Auch mit Fernsehsendungen und Publikationen fand Brendel international große Beachtung. Eine erste Sammlung seiner musikalischen Aufsätze erschien 1977 unter dem Titel "Nachdenken über Musik", im Schubertjahr 1978 produzierte er die Fernsehserie "Alfred Brendel spielt Schubert" mit Einführungen zu den einzelnen Klaviersonaten. 1990 veröffentlichte der Künstler in London sein zweites Buch "Sounded out", dessen deutsche Fassung "Musik beim Wort genommen" seit 1992 vorliegt. Seinen Bühnenabschied reflektierte er 2010 mit dem Sammelband "Nach dem Schlussakkord". Aber auch mit literarischen Texten trat Brendel an die Öffentlichkeit. So liegen von ihm etwa die Gedichtbände "Ein Finger zuviel" und "Spiegelbild und schwarzer Spuk" vor.

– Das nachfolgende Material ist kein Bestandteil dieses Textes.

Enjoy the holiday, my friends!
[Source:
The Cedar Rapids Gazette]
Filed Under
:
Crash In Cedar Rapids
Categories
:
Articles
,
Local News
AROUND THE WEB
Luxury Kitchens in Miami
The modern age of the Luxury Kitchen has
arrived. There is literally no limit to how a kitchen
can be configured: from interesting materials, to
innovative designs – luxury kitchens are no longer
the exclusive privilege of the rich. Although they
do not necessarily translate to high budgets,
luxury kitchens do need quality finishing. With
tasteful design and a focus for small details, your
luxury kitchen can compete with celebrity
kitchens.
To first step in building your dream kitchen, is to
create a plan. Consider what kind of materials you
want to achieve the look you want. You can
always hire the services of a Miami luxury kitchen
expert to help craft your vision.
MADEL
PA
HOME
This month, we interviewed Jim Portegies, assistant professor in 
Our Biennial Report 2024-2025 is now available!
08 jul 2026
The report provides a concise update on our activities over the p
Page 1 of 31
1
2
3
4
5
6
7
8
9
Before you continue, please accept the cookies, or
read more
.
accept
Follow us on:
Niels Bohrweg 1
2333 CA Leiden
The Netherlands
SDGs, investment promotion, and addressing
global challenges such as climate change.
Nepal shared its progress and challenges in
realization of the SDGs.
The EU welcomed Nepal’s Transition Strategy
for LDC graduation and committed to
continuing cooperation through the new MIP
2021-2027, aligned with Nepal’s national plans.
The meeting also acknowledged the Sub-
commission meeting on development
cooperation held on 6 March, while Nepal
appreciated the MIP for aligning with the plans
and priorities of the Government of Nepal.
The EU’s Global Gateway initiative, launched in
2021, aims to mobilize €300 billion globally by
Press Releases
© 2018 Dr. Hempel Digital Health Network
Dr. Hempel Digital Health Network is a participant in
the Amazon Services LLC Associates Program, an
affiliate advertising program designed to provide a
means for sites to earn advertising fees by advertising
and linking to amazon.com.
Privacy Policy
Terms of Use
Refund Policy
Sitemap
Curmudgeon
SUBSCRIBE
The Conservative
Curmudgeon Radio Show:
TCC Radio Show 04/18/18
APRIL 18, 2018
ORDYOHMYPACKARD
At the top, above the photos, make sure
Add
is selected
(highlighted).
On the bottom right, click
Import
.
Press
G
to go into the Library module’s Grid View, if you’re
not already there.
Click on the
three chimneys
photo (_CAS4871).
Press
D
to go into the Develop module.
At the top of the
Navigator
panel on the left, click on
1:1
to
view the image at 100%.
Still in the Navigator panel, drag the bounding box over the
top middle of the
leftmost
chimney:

Für sein Können wurden Brendel zahlreiche Ehrendoktorate verliehen. 1998 wurde er überdies Ehrenmitglied der Wiener Philharmoniker. Zudem ist er Träger des Frankfurter Musikpreises, des Kommandeurkreuzes Erster Klasse und des Goldenen Ehrenzeichens der Stadt Wien, das ihm im Jahr 2010 überreicht wurde. 2004 erhielt er den mit 150.000 Euro dotierten internationalen Ernst-von-Siemens-Musikpreis, dem 2009 der renommierte japanische Praemium Imperiale, 2014 die Goldene Mozartmedaille der Stiftung Mozarteum und 2016 der Echo Klassik für sein Lebenswerk folgten.